(Instructions to follow): Reproduce word for word the entries below, from the line containing "Segment colon → <instances>...</instances>." through the end of the entries, including both ends. Leave the pictures out of your answer.

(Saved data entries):

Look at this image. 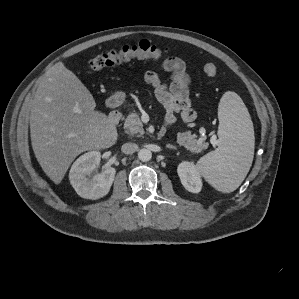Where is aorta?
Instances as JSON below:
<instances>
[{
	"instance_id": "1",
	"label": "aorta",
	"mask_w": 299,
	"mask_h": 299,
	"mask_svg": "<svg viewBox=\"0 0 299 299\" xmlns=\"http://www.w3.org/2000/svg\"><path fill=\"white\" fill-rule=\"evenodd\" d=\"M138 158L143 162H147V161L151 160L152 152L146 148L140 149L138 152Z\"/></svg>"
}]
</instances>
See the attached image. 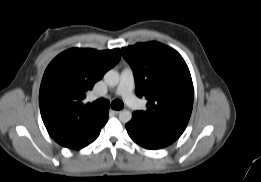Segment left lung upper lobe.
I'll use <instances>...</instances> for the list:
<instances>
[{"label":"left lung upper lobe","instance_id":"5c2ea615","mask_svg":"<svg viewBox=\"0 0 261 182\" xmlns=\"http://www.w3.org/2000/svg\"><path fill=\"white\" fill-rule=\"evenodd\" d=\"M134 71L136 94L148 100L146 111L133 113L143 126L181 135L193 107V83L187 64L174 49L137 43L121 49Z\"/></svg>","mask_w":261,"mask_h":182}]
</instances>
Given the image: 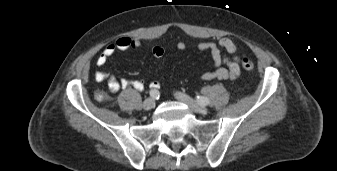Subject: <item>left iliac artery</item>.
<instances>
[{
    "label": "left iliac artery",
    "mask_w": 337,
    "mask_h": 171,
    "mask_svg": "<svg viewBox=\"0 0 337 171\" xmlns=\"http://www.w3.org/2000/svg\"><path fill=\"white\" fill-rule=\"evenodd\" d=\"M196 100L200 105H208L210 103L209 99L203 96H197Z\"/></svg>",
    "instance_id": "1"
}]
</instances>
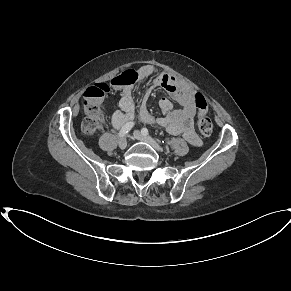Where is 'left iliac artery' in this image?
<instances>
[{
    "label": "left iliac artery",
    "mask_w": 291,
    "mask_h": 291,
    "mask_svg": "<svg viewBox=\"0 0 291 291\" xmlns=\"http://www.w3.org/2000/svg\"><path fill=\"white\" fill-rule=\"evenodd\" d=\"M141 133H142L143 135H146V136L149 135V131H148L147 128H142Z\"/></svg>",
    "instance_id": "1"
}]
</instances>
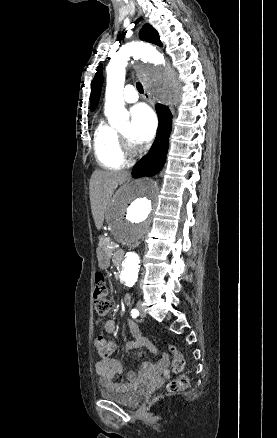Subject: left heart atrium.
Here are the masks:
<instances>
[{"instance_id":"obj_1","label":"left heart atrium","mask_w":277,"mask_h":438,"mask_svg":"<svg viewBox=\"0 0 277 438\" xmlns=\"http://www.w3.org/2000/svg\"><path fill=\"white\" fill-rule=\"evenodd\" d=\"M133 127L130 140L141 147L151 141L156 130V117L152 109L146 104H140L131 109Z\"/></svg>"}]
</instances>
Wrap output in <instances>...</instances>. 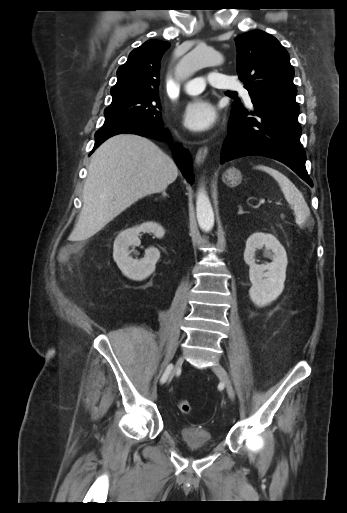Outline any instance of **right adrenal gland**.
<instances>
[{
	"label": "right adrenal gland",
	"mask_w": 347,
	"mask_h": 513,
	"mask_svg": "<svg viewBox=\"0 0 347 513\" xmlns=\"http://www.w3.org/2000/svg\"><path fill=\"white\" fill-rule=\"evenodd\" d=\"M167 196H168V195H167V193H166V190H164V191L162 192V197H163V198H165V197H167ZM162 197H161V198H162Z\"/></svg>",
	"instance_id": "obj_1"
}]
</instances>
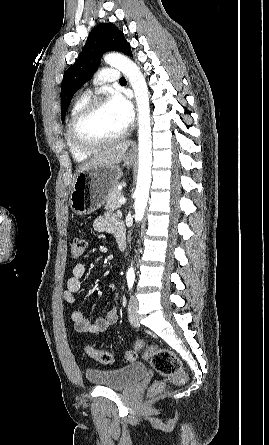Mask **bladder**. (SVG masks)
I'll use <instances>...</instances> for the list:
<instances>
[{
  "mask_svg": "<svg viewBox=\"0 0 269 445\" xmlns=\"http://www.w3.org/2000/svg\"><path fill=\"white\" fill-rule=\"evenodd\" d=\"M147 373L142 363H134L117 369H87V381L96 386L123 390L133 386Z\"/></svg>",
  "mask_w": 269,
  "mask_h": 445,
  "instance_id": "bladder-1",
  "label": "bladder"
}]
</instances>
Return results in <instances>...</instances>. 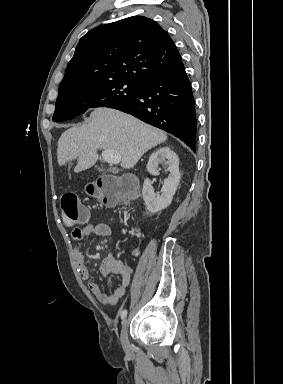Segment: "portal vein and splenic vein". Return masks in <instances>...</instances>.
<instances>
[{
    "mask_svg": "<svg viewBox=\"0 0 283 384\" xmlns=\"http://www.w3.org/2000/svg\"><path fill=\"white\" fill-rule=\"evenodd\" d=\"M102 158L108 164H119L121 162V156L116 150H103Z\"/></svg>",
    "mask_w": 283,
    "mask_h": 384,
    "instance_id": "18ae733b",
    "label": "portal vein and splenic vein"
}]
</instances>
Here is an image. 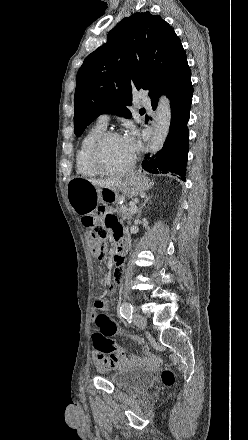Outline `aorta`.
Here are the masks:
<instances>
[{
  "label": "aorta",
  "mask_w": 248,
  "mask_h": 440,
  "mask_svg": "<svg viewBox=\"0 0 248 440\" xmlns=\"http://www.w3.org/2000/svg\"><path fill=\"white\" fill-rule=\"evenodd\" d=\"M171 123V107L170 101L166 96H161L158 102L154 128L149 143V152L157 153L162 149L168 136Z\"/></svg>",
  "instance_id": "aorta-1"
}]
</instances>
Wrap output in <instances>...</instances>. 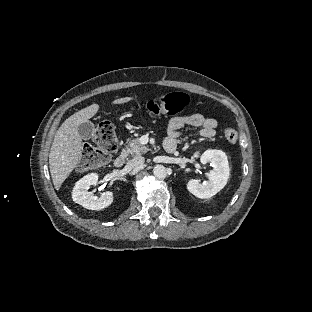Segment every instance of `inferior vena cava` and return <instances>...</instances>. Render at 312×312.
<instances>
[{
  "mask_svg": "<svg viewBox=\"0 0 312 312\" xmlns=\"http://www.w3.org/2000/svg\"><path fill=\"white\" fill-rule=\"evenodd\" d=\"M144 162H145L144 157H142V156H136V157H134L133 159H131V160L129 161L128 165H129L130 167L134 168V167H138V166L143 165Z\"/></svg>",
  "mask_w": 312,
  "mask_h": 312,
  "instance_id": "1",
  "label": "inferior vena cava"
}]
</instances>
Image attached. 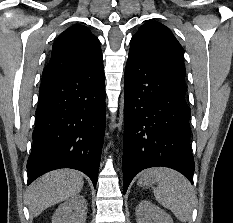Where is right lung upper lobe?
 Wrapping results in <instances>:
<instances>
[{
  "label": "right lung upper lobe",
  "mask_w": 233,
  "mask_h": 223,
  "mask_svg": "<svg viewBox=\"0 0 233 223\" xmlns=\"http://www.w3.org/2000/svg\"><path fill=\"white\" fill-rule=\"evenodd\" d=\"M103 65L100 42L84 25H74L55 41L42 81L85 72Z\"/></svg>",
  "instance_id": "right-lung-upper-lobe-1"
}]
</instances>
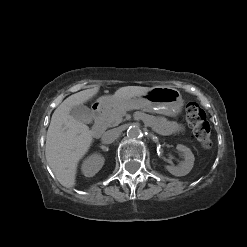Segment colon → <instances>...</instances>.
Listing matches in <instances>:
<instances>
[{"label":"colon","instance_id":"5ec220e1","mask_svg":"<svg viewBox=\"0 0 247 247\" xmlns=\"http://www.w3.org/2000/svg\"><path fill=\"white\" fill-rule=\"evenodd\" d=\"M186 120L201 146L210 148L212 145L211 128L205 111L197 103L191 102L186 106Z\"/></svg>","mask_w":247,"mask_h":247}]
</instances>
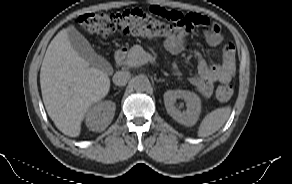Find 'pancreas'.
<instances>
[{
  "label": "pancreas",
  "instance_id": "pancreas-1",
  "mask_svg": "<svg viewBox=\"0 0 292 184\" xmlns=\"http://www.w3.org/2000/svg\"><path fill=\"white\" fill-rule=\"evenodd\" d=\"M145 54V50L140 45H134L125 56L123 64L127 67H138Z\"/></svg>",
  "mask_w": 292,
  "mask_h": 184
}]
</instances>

(Result below):
Segment colon → <instances>...</instances>.
Listing matches in <instances>:
<instances>
[{"label":"colon","instance_id":"5ec220e1","mask_svg":"<svg viewBox=\"0 0 247 247\" xmlns=\"http://www.w3.org/2000/svg\"><path fill=\"white\" fill-rule=\"evenodd\" d=\"M186 120L201 146L210 148L212 145L211 128L205 111L197 103L191 102L186 106Z\"/></svg>","mask_w":247,"mask_h":247}]
</instances>
Find 'pancreas'.
<instances>
[{
  "label": "pancreas",
  "instance_id": "pancreas-1",
  "mask_svg": "<svg viewBox=\"0 0 292 184\" xmlns=\"http://www.w3.org/2000/svg\"><path fill=\"white\" fill-rule=\"evenodd\" d=\"M145 54V50L140 45H134L125 56L123 64L127 67H138Z\"/></svg>",
  "mask_w": 292,
  "mask_h": 184
}]
</instances>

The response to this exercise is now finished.